Work task
Through to the final line, write out the records below exactly, omitting any images they contain.

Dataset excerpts
____________________
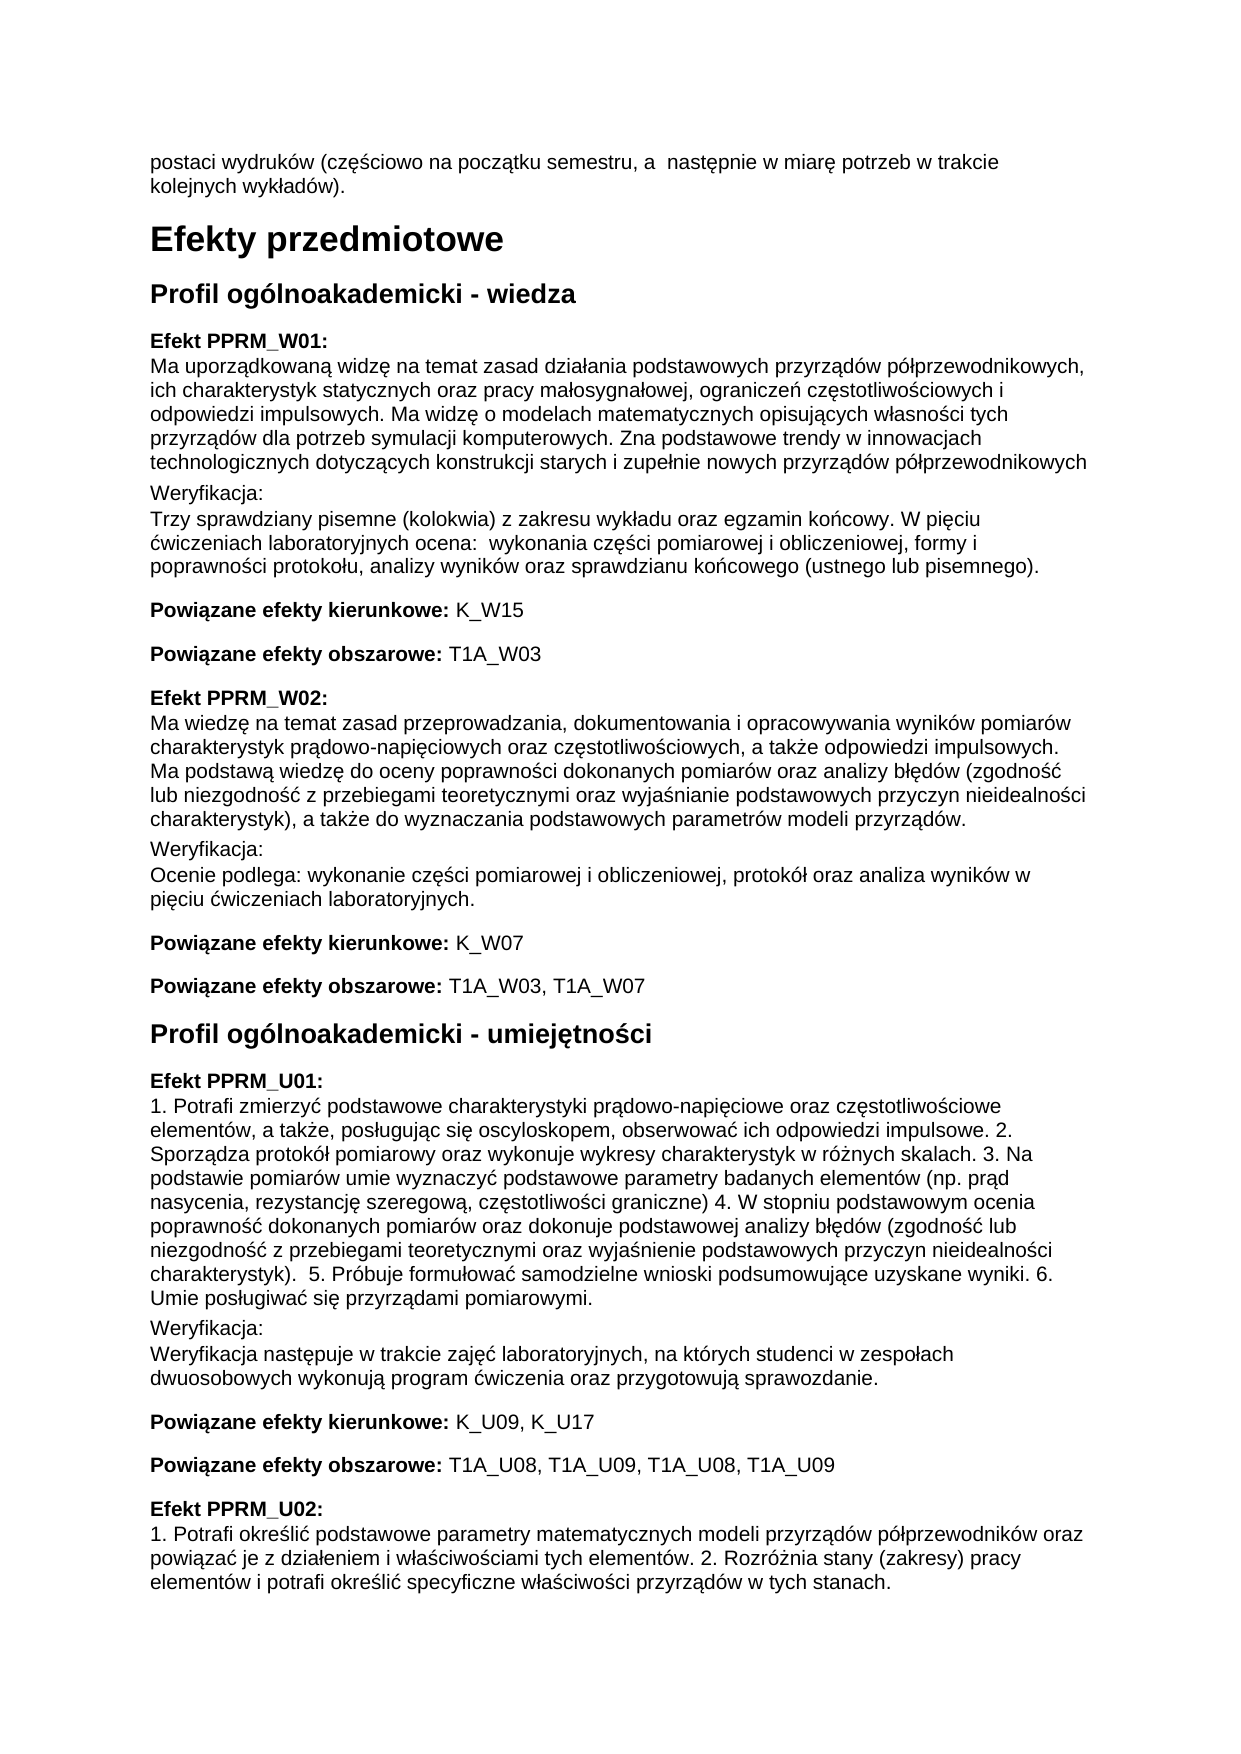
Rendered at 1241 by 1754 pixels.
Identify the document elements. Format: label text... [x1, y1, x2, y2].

subtitle Efekty przedmiotowe [150, 218, 1090, 258]
text Weryfikacja: [150, 480, 1090, 504]
text Powiązane efekty kierunkowe: K_W15 [150, 598, 1090, 622]
subtitle Profil ogólnoakademicki - umiejętności [150, 1018, 1090, 1049]
text Weryfikacja następuje w trakcie zajęć laboratoryjnych, na których studenci w zespołach dwuosobowych wykonują program ćwiczenia oraz przygotowują sprawozdanie. [150, 1342, 1090, 1390]
text Trzy sprawdziany pisemne (kolokwia) z zakresu wykładu oraz egzamin końcowy. W pięciu ćwiczeniach laboratoryjnych ocena: wykonania części pomiarowej i obliczeniowej, formy i poprawności protokołu, analizy wyników oraz sprawdzianu końcowego (ustnego lub pisemnego). [150, 506, 1090, 578]
text Weryfikacja: [150, 1316, 1090, 1340]
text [150, 150, 1090, 198]
text Efekt PPRM_U02: [150, 1497, 1090, 1521]
text Ma uporządkowaną widzę na temat zasad działania podstawowych przyrządów półprzewodnikowych, ich charakterystyk statycznych oraz pracy małosygnałowej, ograniczeń częstotliwościowych i odpowiedzi impulsowych. Ma widzę o modelach matematycznych opisujących własności tych przyrządów dla potrzeb symulacji komputerowych. Zna podstawowe trendy w innowacjach technologicznych dotyczących konstrukcji starych i zupełnie nowych przyrządów półprzewodnikowych [150, 354, 1090, 474]
text Efekt PPRM_W01: [150, 329, 1090, 353]
text 1. Potrafi określić podstawowe parametry matematycznych modeli przyrządów półprzewodników oraz powiązać je z działeniem i właściwościami tych elementów. 2. Rozróżnia stany (zakresy) pracy elementów i potrafi określić specyficzne właściwości przyrządów w tych stanach. [150, 1522, 1090, 1594]
text Efekt PPRM_U01: [150, 1069, 1090, 1093]
text Powiązane efekty obszarowe: T1A_W03, T1A_W07 [150, 974, 1090, 998]
text 1. Potrafi zmierzyć podstawowe charakterystyki prądowo-napięciowe oraz częstotliwościowe elementów, a także, posługując się oscyloskopem, obserwować ich odpowiedzi impulsowe. 2. Sporządza protokół pomiarowy oraz wykonuje wykresy charakterystyk w różnych skalach. 3. Na podstawie pomiarów umie wyznaczyć podstawowe parametry badanych elementów (np. prąd nasycenia, rezystancję szeregową, częstotliwości graniczne) 4. W stopniu podstawowym ocenia poprawność dokonanych pomiarów oraz dokonuje podstawowej analizy błędów (zgodność lub niezgodność z przebiegami teoretycznymi oraz wyjaśnienie podstawowych przyczyn nieidealności charakterystyk). 5. Próbuje formułować samodzielne wnioski podsumowujące uzyskane wyniki. 6. Umie posługiwać się przyrządami pomiarowymi. [150, 1094, 1090, 1309]
subtitle Profil ogólnoakademicki - wiedza [150, 278, 1090, 309]
text Weryfikacja: [150, 837, 1090, 861]
text Efekt PPRM_W02: [150, 686, 1090, 709]
text Powiązane efekty kierunkowe: K_W07 [150, 930, 1090, 954]
text Powiązane efekty obszarowe: T1A_U08, T1A_U09, T1A_U08, T1A_U09 [150, 1453, 1090, 1477]
text Ocenie podlega: wykonanie części pomiarowej i obliczeniowej, protokół oraz analiza wyników w pięciu ćwiczeniach laboratoryjnych. [150, 863, 1090, 911]
text Powiązane efekty obszarowe: T1A_W03 [150, 642, 1090, 666]
text Powiązane efekty kierunkowe: K_U09, K_U17 [150, 1409, 1090, 1433]
text Ma wiedzę na temat zasad przeprowadzania, dokumentowania i opracowywania wyników pomiarów charakterystyk prądowo-napięciowych oraz częstotliwościowych, a także odpowiedzi impulsowych. Ma podstawą wiedzę do oceny poprawności dokonanych pomiarów oraz analizy błędów (zgodność lub niezgodność z przebiegami teoretycznymi oraz wyjaśnianie podstawowych przyczyn nieidealności charakterystyk), a także do wyznaczania podstawowych parametrów modeli przyrządów. [150, 711, 1090, 830]
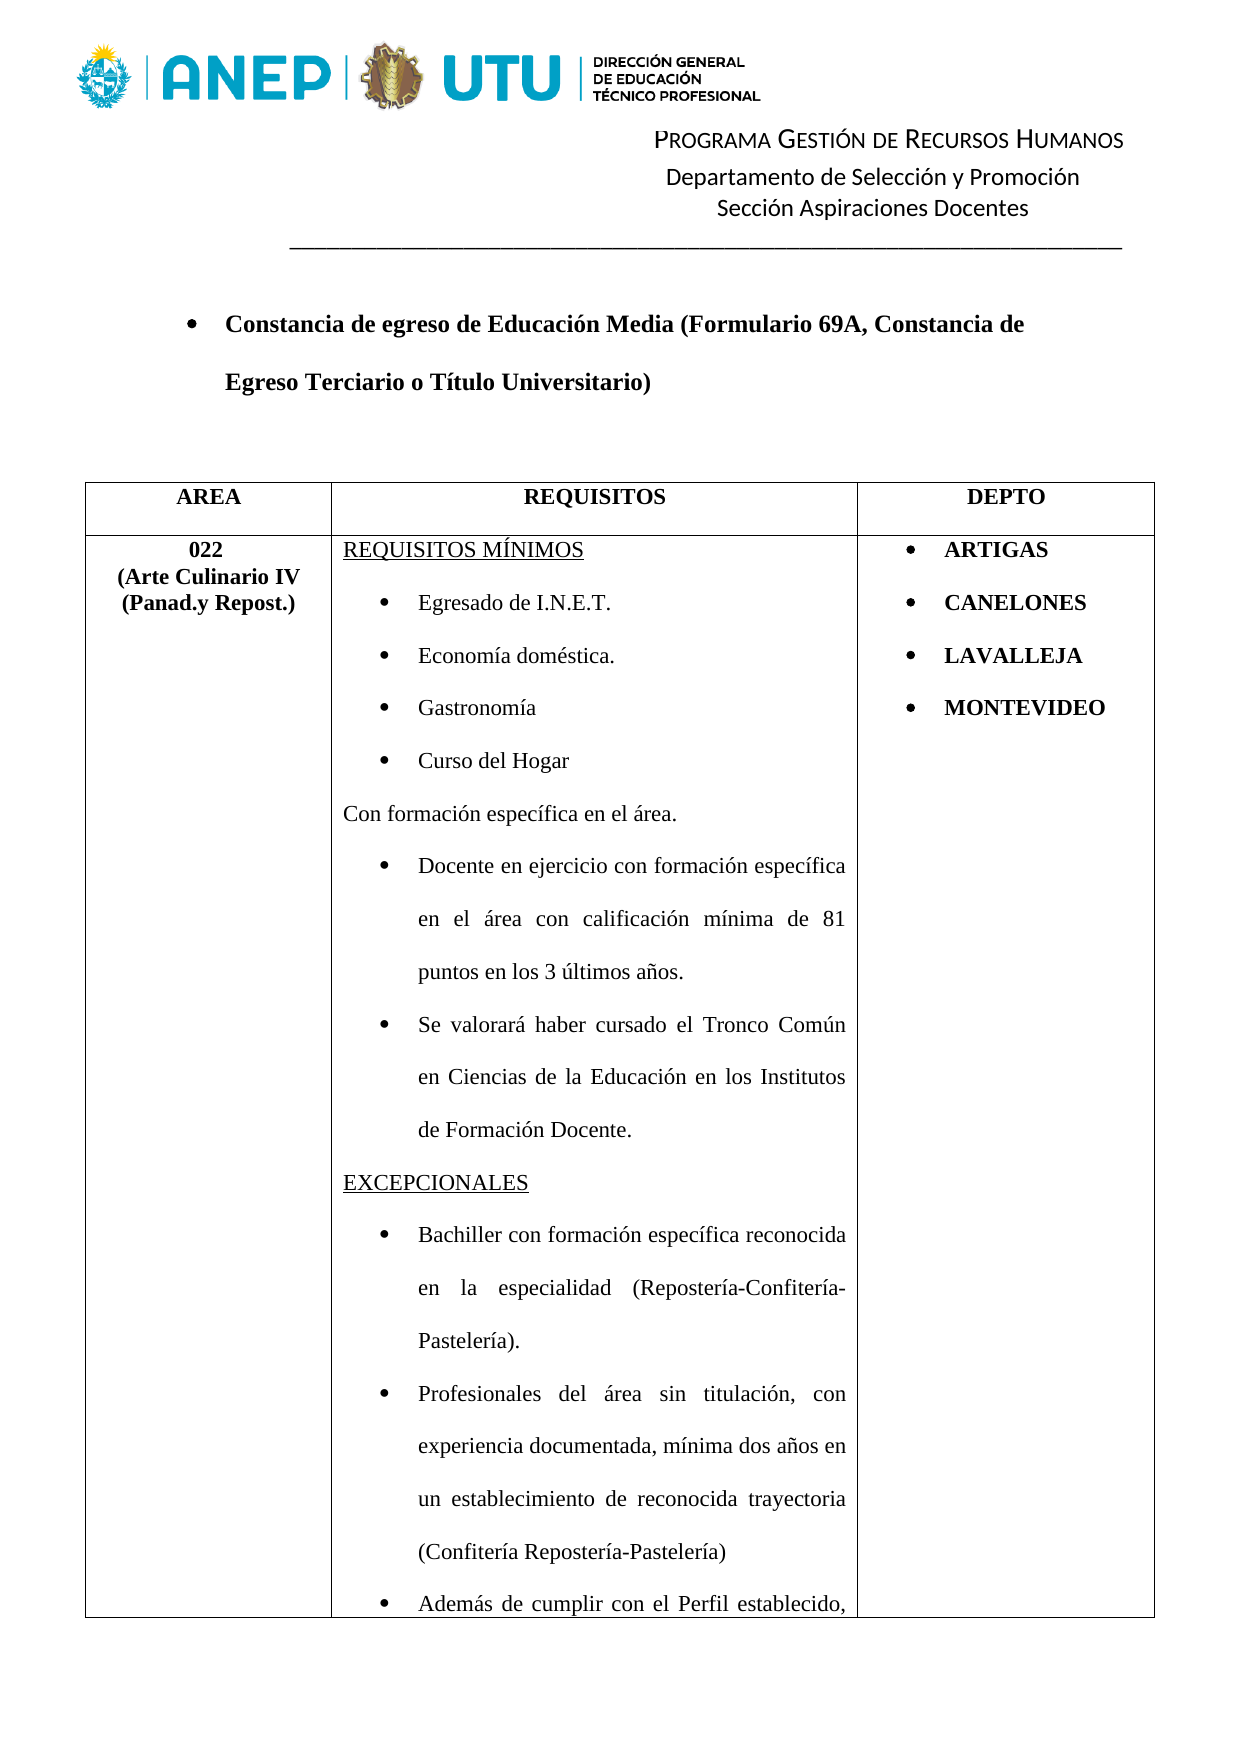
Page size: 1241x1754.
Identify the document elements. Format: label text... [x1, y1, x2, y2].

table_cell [332, 536, 857, 1617]
picture [67, 26, 773, 130]
list Constancia de egreso de Educación Media (Formulario 69A, Constancia de Egreso Terciario o Título Universitario) [187, 309, 1090, 395]
table_header AREA [86, 483, 331, 535]
table_header DEPTO [858, 483, 1154, 535]
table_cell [86, 536, 331, 1617]
table_header REQUISITOS [332, 483, 857, 535]
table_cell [858, 536, 1154, 1617]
____________________
Exercise answer
Rendered at 1241 by 1754 pixels.
Identify the document elements. Format: label text... [x1, y1, x2, y2].

subtitle Efekty przedmiotowe [150, 218, 1090, 258]
text Weryfikacja: [150, 480, 1090, 504]
text Powiązane efekty kierunkowe: K_W15 [150, 598, 1090, 622]
subtitle Profil ogólnoakademicki - umiejętności [150, 1018, 1090, 1049]
text Weryfikacja następuje w trakcie zajęć laboratoryjnych, na których studenci w zespołach dwuosobowych wykonują program ćwiczenia oraz przygotowują sprawozdanie. [150, 1342, 1090, 1390]
text Trzy sprawdziany pisemne (kolokwia) z zakresu wykładu oraz egzamin końcowy. W pięciu ćwiczeniach laboratoryjnych ocena: wykonania części pomiarowej i obliczeniowej, formy i poprawności protokołu, analizy wyników oraz sprawdzianu końcowego (ustnego lub pisemnego). [150, 506, 1090, 578]
text Weryfikacja: [150, 1316, 1090, 1340]
text [150, 150, 1090, 198]
text Efekt PPRM_U02: [150, 1497, 1090, 1521]
text Ma uporządkowaną widzę na temat zasad działania podstawowych przyrządów półprzewodnikowych, ich charakterystyk statycznych oraz pracy małosygnałowej, ograniczeń częstotliwościowych i odpowiedzi impulsowych. Ma widzę o modelach matematycznych opisujących własności tych przyrządów dla potrzeb symulacji komputerowych. Zna podstawowe trendy w innowacjach technologicznych dotyczących konstrukcji starych i zupełnie nowych przyrządów półprzewodnikowych [150, 354, 1090, 474]
text Efekt PPRM_W01: [150, 329, 1090, 353]
text 1. Potrafi określić podstawowe parametry matematycznych modeli przyrządów półprzewodników oraz powiązać je z działeniem i właściwościami tych elementów. 2. Rozróżnia stany (zakresy) pracy elementów i potrafi określić specyficzne właściwości przyrządów w tych stanach. [150, 1522, 1090, 1594]
text Efekt PPRM_U01: [150, 1069, 1090, 1093]
text Powiązane efekty obszarowe: T1A_W03, T1A_W07 [150, 974, 1090, 998]
text 1. Potrafi zmierzyć podstawowe charakterystyki prądowo-napięciowe oraz częstotliwościowe elementów, a także, posługując się oscyloskopem, obserwować ich odpowiedzi impulsowe. 2. Sporządza protokół pomiarowy oraz wykonuje wykresy charakterystyk w różnych skalach. 3. Na podstawie pomiarów umie wyznaczyć podstawowe parametry badanych elementów (np. prąd nasycenia, rezystancję szeregową, częstotliwości graniczne) 4. W stopniu podstawowym ocenia poprawność dokonanych pomiarów oraz dokonuje podstawowej analizy błędów (zgodność lub niezgodność z przebiegami teoretycznymi oraz wyjaśnienie podstawowych przyczyn nieidealności charakterystyk). 5. Próbuje formułować samodzielne wnioski podsumowujące uzyskane wyniki. 6. Umie posługiwać się przyrządami pomiarowymi. [150, 1094, 1090, 1309]
subtitle Profil ogólnoakademicki - wiedza [150, 278, 1090, 309]
text Weryfikacja: [150, 837, 1090, 861]
text Efekt PPRM_W02: [150, 686, 1090, 709]
text Powiązane efekty kierunkowe: K_W07 [150, 930, 1090, 954]
text Powiązane efekty obszarowe: T1A_U08, T1A_U09, T1A_U08, T1A_U09 [150, 1453, 1090, 1477]
text Ocenie podlega: wykonanie części pomiarowej i obliczeniowej, protokół oraz analiza wyników w pięciu ćwiczeniach laboratoryjnych. [150, 863, 1090, 911]
text Powiązane efekty obszarowe: T1A_W03 [150, 642, 1090, 666]
text Powiązane efekty kierunkowe: K_U09, K_U17 [150, 1409, 1090, 1433]
text Ma wiedzę na temat zasad przeprowadzania, dokumentowania i opracowywania wyników pomiarów charakterystyk prądowo-napięciowych oraz częstotliwościowych, a także odpowiedzi impulsowych. Ma podstawą wiedzę do oceny poprawności dokonanych pomiarów oraz analizy błędów (zgodność lub niezgodność z przebiegami teoretycznymi oraz wyjaśnianie podstawowych przyczyn nieidealności charakterystyk), a także do wyznaczania podstawowych parametrów modeli przyrządów. [150, 711, 1090, 830]
Page size: 1241x1754.
Identify the document elements. Format: label text... [x1, y1, x2, y2].

table_cell [332, 536, 857, 1617]
picture [67, 26, 773, 130]
list Constancia de egreso de Educación Media (Formulario 69A, Constancia de Egreso Terciario o Título Universitario) [187, 309, 1090, 395]
table_header AREA [86, 483, 331, 535]
table_header DEPTO [858, 483, 1154, 535]
table_cell [86, 536, 331, 1617]
table_header REQUISITOS [332, 483, 857, 535]
table_cell [858, 536, 1154, 1617]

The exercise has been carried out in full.